Mukemmel yas - 2 (The Quiet American)

Boyle dusunmemde (bakiniz Mukemmel yas yazisi)The Quite American'in da etkisi buyuk. Bugun Philip Noyce The Quite American'ini tekrar izledim televizyonda. Imdb romanin 1958 yilinda da filme cekildigini soyluyor, sonunun zamanin politik atmosferi nedeyile degistirildigini ekleyerek. Fowler komunistlerin oyununa geliyor ve Pyle 'kadin meselesi' yuzunden olduruluyor. Bir nerd gibi davranip bu filmi izlemenin yollarini arasam mi acaba?

12 Aralık 2005

Mukemmel yas

"Sanki herkesin ozlem duydugu, mukemmel bir yas var gibi ve ancak o yasa eristiklerinde kendileriyle gercekten barisik olabiliyorlar" diyor Chris, Julian Barnes'in ilk romani Metroland'da, altmis beslik dinc bir ihtiyar olmaya ozlem duydugunu soyledikten hemen sonra. 'Belki de yasamini kazanma mucadelesini gogusleyemedigi' icin boyle dusundugu cevabini aliyor sonradan evlenecegi Marion'dan.

Chris'in henuz yirmi bir yasindayken, 34 yasindaki bir yazarin agzindan olsa da, bazen 65 yasinda olmak istedigini soylemesi hosuma gitmisti.

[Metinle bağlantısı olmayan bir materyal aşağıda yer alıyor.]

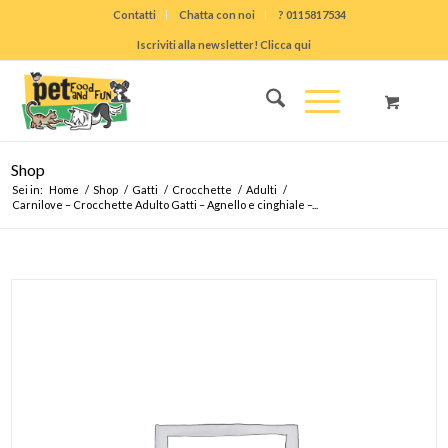
Contatti
Chatta con noi
? 0115817534
Iscriviti alla newsletter! Clicca qui
Shop
Sei in:
Home
/
Shop
/
Gatti
/
Crocchette
/
Adulti
/
Carnilove – Crocchette Adulto Gatti – Agnello e cinghiale –...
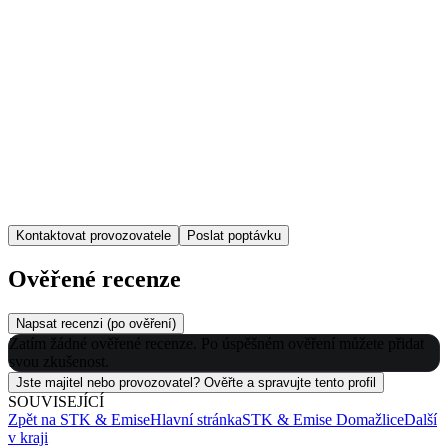
Kontaktovat provozovatele
Poslat poptávku
Ověřené recenze
Napsat recenzi (po ověření)
Zatím žádné ověřené recenze. Po úspěšném ověření můžete přidat
svou zkušenost.
Jste majitel nebo provozovatel? Ověřte a spravujte tento profil
SOUVISEJÍCÍ
Zpět na
STK & Emise
Hlavní stránka
STK & Emise
Domažlice
Další
v kraji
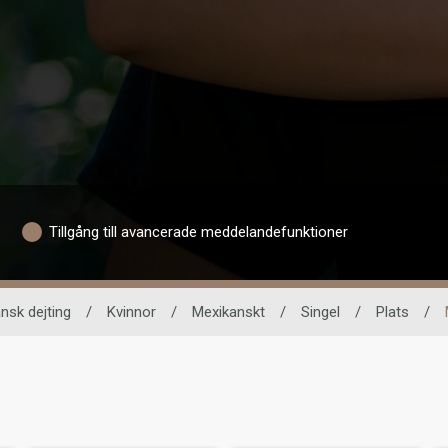
Tillgång till avancerade meddelandefunktioner
nsk dejting
/
Kvinnor
/
Mexikanskt
/
Singel
/
Plats
/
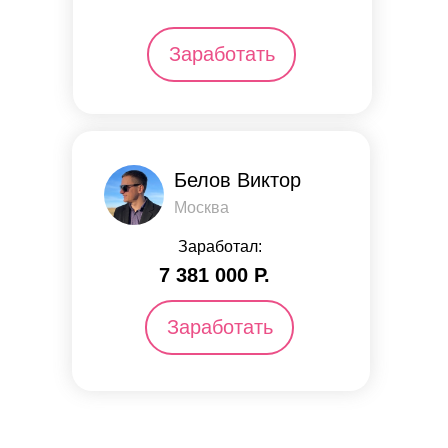
Заработать
Белов Виктор
Москва
Заработал:
7 381 000 Р.
Заработать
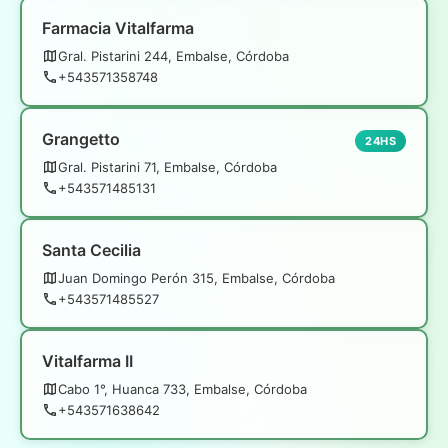
Farmacia Vitalfarma
Gral. Pistarini 244, Embalse, Córdoba
+543571358748
Grangetto
24HS
Gral. Pistarini 71, Embalse, Córdoba
+543571485131
Santa Cecilia
Juan Domingo Perón 315, Embalse, Córdoba
+543571485527
Vitalfarma II
Cabo 1°, Huanca 733, Embalse, Córdoba
+543571638642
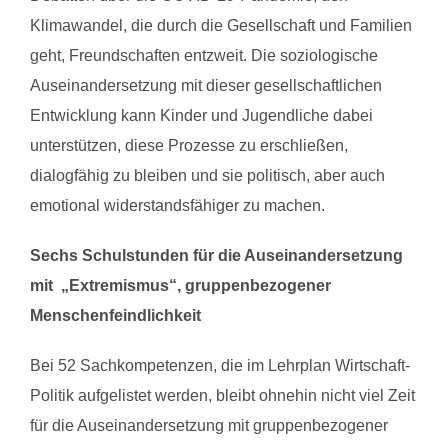
Klimawandel, die durch die Gesellschaft und Familien
geht, Freundschaften entzweit. Die soziologische
Auseinandersetzung mit dieser gesellschaftlichen
Entwicklung kann Kinder und Jugendliche dabei
unterstützen, diese Prozesse zu erschließen,
dialogfähig zu bleiben und sie politisch, aber auch
emotional widerstandsfähiger zu machen.
Sechs Schulstunden für die Auseinandersetzung
mit „Extremismus“, gruppenbezogener
Menschenfeindlichkeit
Bei 52 Sachkompetenzen, die im Lehrplan Wirtschaft-
Politik aufgelistet werden, bleibt ohnehin nicht viel Zeit
für die Auseinandersetzung mit gruppenbezogener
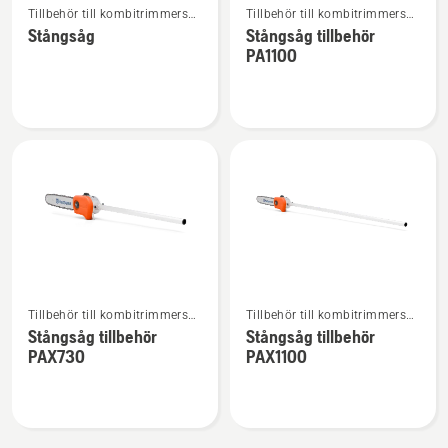
Tillbehör till kombitrimmers
Tillbehör till kombitrimmers
mer
mer
och -röjsågar
och -röjsågar
Stångsåg
Stångsåg tillbehör
information
information
PA1100
om
om
Stångsåg
Stångsåg
tillbehör
PA1100
Se
Se
Tillbehör till kombitrimmers
Tillbehör till kombitrimmers
mer
mer
och -röjsågar
och -röjsågar
Stångsåg tillbehör
Stångsåg tillbehör
information
information
PAX730
PAX1100
om
om
Stångsåg
Stångsåg
tillbehör
tillbehör
PAX730
PAX1100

Benim de dusundugum bir seydi zamaninda. Hala bazen dusunurum. Ama Marion'in yaniti, kliselere saygi gosterelim, agzimda buruk bir tat birakti.

11 Aralık 2005

Yeni dalga sinemasinin sorunlari

Bizzati Truffaut isaret ediyor bu sorunlara. Ben Adnan Benk'in Elestri yazilari'nda gordum:

1) Bir televizyon filmine benzemesi, dolayisiyla evinden cikip sinemaya giden seyirciye istedigini vermemesi.
2) Olaylari birbiriyle dugumleyip sonra da bu dugumleri cozmekten kacinmakla, bosuna ugrasilmis bir kisa film etkisi uyandirmasi.
3) Az bir parayla yapildigini,para istemeyen noktalarda, daha buyuk bir titizlik gostererek gizlemeye calismasi.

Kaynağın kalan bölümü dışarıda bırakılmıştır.